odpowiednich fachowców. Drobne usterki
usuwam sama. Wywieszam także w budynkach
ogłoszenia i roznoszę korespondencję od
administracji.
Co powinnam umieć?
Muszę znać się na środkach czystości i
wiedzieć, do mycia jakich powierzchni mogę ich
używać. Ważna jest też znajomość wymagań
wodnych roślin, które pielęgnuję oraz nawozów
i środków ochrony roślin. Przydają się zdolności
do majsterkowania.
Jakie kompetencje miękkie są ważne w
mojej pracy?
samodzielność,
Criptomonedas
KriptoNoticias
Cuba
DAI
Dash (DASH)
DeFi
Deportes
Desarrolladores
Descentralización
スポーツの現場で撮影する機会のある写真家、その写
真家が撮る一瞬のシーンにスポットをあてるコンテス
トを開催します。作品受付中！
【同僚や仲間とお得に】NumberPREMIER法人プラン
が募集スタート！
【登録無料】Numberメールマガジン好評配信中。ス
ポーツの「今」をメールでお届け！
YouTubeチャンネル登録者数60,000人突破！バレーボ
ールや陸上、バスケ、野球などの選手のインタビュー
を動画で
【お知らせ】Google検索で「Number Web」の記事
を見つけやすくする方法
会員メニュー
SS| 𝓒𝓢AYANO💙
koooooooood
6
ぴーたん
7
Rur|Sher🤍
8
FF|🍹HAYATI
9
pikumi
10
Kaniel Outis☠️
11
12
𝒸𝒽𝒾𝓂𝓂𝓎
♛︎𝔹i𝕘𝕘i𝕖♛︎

++++++++

▶ Instructions for the task:
Going through the entries above, show each line that contains "roślin".

▶ Answer to the exercise:
wodnych roślin, które pielęgnuję oraz nawozów
i środków ochrony roślin. Przydają się zdolności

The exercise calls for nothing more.